Betty Clark said her father lived for the thank-you cards he received from elementary school children grateful for the free bikes they received through his shop. Whenever her dad met one of her friends, Betty said, he would ask if they had a child, so he could ask if their child owned a bike.
Even after undergoing surgery to remove a mass on his kidneys in July, Ernie was eager to keep up with the requests of schools and Aurorans desperate for a set of wheels.
“He might as well have had the middle name ‘bicycle,’ because he truly lived it,” Betty said. “This man spent his days when he wasn’t at the shop answering his phone and talking to people every day. He couldn’t not answer it at dinner. He wouldn’t let it go to voicemail.”
She said she believed the stress of having to find a new space and relocate the shop’s massive inventory of bikes contributed to her father’s death.
Ernie was also a rock for his family, supporting Faith in her battle against cancer, despite his own medical problems, which included neuropathy that made it difficult to stand on his feet.

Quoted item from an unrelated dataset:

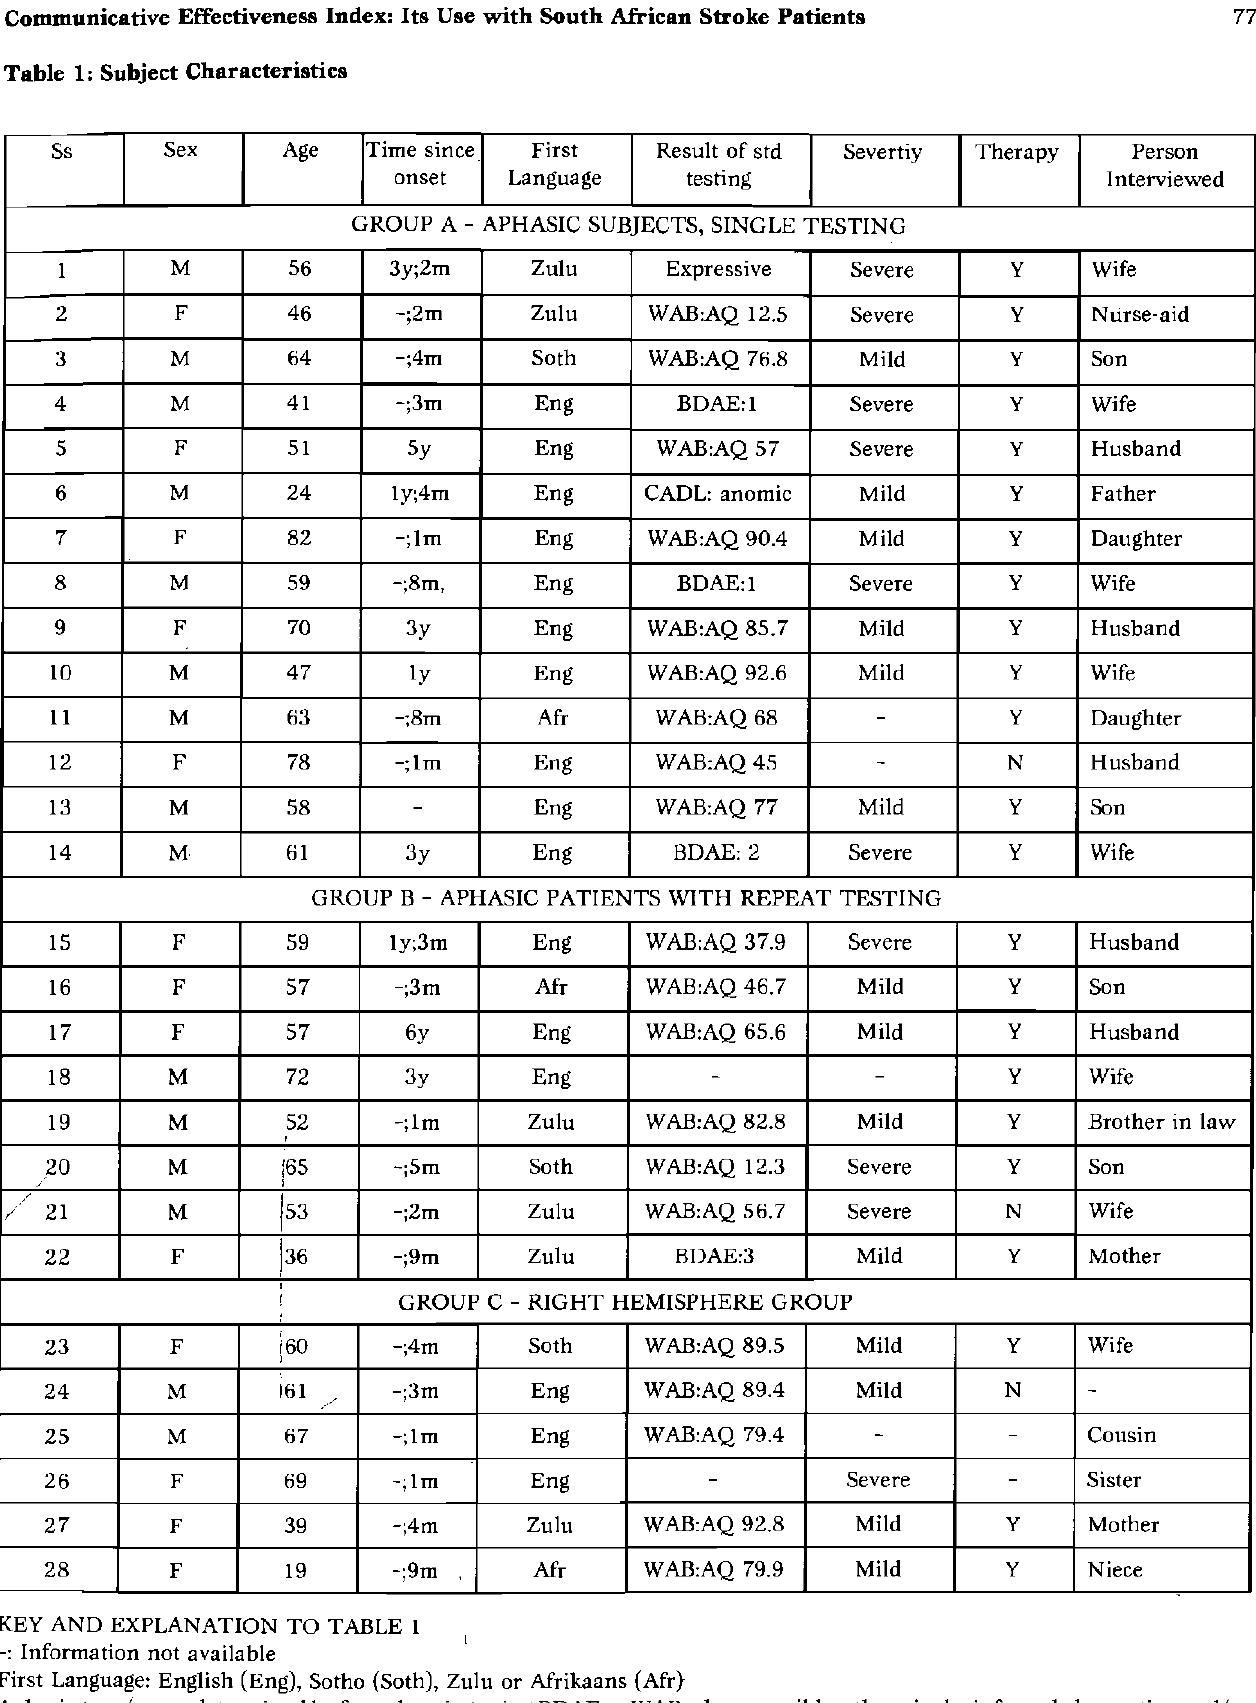
Table 1: Subject Characteristics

Betty has followed in her dad’s footsteps as a police officer, working in the Lakewood Police Department’s Crimes Against Children Unit. She said her father’s death made her reflect on the fact that both she and her father had committed their lives to caring for children.
In addition to his wife, Ernie is survived by their children Betty and Ernest Jr., and grandchildren Samuel and Marcus.
“He made us who we are. And he would do anything for my mom,” Betty said. “He never wanted to toot his own horn and share his pain. He just wanted to make sure everyone was taken care of.”
As news of Ernie’s death became public, city officials released statements recognizing his stature in Aurora.
“Ernie Clark gave everything to improve the lives of children, veterans and many others in our community,” wrote Councilmember Alison Coombs, whose ward includes the East Bank Shopping Center and who was involved in efforts to relocate Second Chance prior to Ernie’s death.
“He took great pride in giving so many the joy and freedom of having a bike,” she said. “He has inspired many to carry out this legacy. He will be greatly missed.”
Mayor Mike Coffman also wrote in a social media post that Ernie would “be greatly missed in Aurora” and that he had “demonstrated the value of giving back, and his passion provided purpose for those who volunteered alongside him.”
Angela Lawson, Crystal Murillo and other City Council members also acknowledged Ernie’s death at the end of the group’s Nov. 14 meeting.
Betty said the family is planning on holding a public memorial service for Ernie, and that they would release information once the details of the event are finalized.
While Ernie’s death and the East Bank redevelopment may have cast uncertainty over the future of Second Chance, Betty said she is committed to making sure her father’s legacy lives on.
“I told him, come hell or high water, we’re going to keep it going,” she said.